■ TASK DETAILS
Among the entries below, find each line holding "heeft" and return it.

[Saved data entries]

_ _ _ _ _ _ _

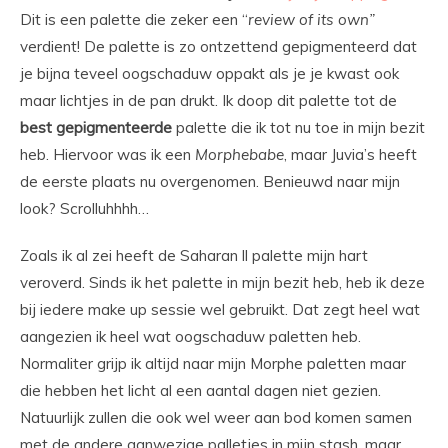
Dit is een palette die zeker een “
review of its own”
verdient! De palette is zo ontzettend gepigmenteerd dat
je bijna teveel oogschaduw oppakt als je je kwast ook
maar lichtjes in de pan drukt. Ik doop dit palette tot de
best
gepigmenteerde
palette die ik tot nu toe in mijn bezit
heb. Hiervoor was ik een
Morphebabe
, maar Juvia’s heeft
de eerste plaats nu overgenomen. Benieuwd naar mijn
look? Scrolluhhhh…
Zoals ik al zei heeft de Saharan ll palette mijn hart
veroverd. Sinds ik het palette in mijn bezit heb, heb ik deze
bij iedere make up sessie wel gebruikt. Dat zegt heel wat
aangezien ik heel wat oogschaduw paletten heb.
Normaliter grijp ik altijd naar mijn Morphe paletten maar
die hebben het licht al een aantal dagen niet gezien.
Natuurlijk zullen die ook wel weer aan bod komen samen
met de andere aanwezige palletjes in mijn stash, maar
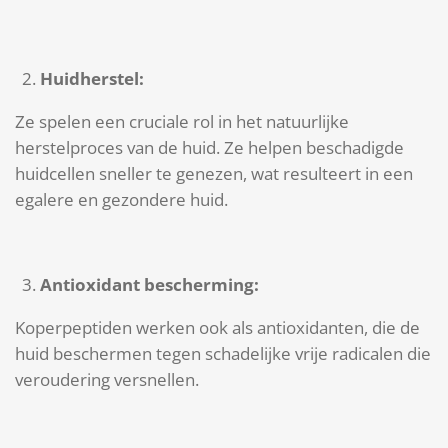
Huidherstel:
Ze spelen een cruciale rol in het natuurlijke
herstelproces van de huid. Ze helpen beschadigde
huidcellen sneller te genezen, wat resulteert in een
egalere en gezondere huid.
Antioxidant bescherming:
Koperpeptiden werken ook als antioxidanten, die de
huid beschermen tegen schadelijke vrije radicalen die
veroudering versnellen.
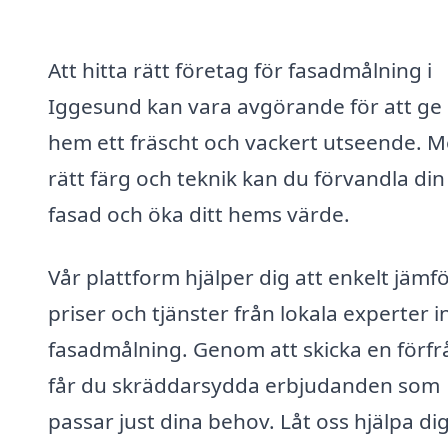
Att hitta rätt företag för fasadmålning i
Iggesund kan vara avgörande för att ge 
hem ett fräscht och vackert utseende. 
rätt färg och teknik kan du förvandla din
fasad och öka ditt hems värde.
Vår plattform hjälper dig att enkelt jämf
priser och tjänster från lokala experter 
fasadmålning. Genom att skicka en förf
får du skräddarsydda erbjudanden som
passar just dina behov. Låt oss hjälpa dig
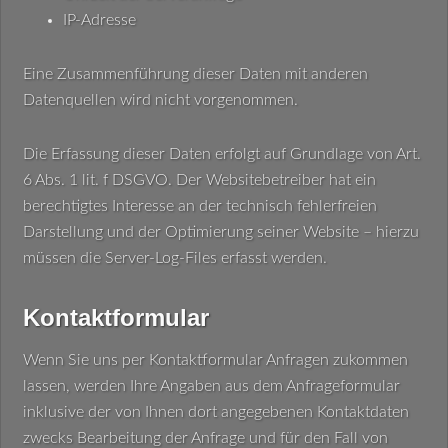
IP-Adresse
Eine Zusammenführung dieser Daten mit anderen
Datenquellen wird nicht vorgenommen.
Die Erfassung dieser Daten erfolgt auf Grundlage von Art.
6 Abs. 1 lit. f DSGVO. Der Websitebetreiber hat ein
berechtigtes Interesse an der technisch fehlerfreien
Darstellung und der Optimierung seiner Website – hierzu
müssen die Server-Log-Files erfasst werden.
Kontaktformular
Wenn Sie uns per Kontaktformular Anfragen zukommen
lassen, werden Ihre Angaben aus dem Anfrageformular
inklusive der von Ihnen dort angegebenen Kontaktdaten
zwecks Bearbeitung der Anfrage und für den Fall von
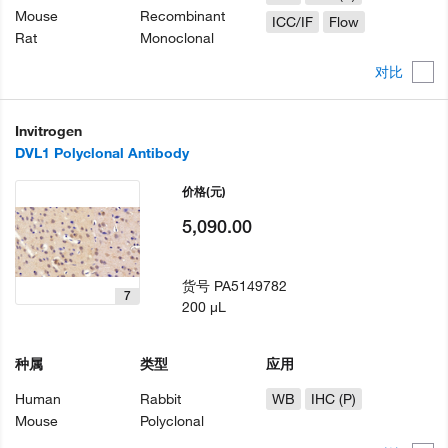
Mouse
Recombinant
ICC/IF
Flow
Rat
Monoclonal
对比
Invitrogen
DVL1 Polyclonal Antibody
价格
(元)
5,090.00
货号
PA5149782
7
200 µL
种属
类型
应用
Human
Rabbit
WB
IHC (P)
Mouse
Polyclonal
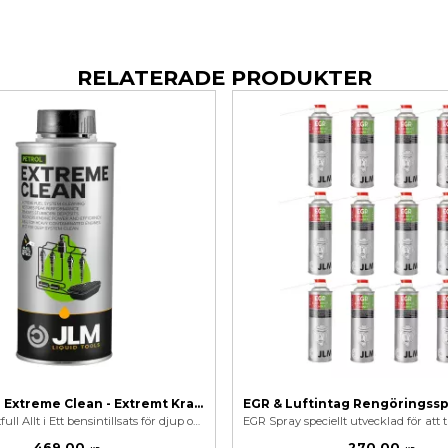
RELATERADE PRODUKTER
JLM Petrol Extreme Clean - Extremt Kraftfull Bensintillsats
Extremt kraftfull Allt i Ett bensintillsats för djup och genomgående rengöring av hela bränslesystemet. Främjar regenerering av bensin partikelfilter.
469,00
270,00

_ _ _ _ _ _ _

■ ANSWER TO THE PROBLEM
, maar Juvia’s heeft
Zoals ik al zei heeft de Saharan ll palette mijn hart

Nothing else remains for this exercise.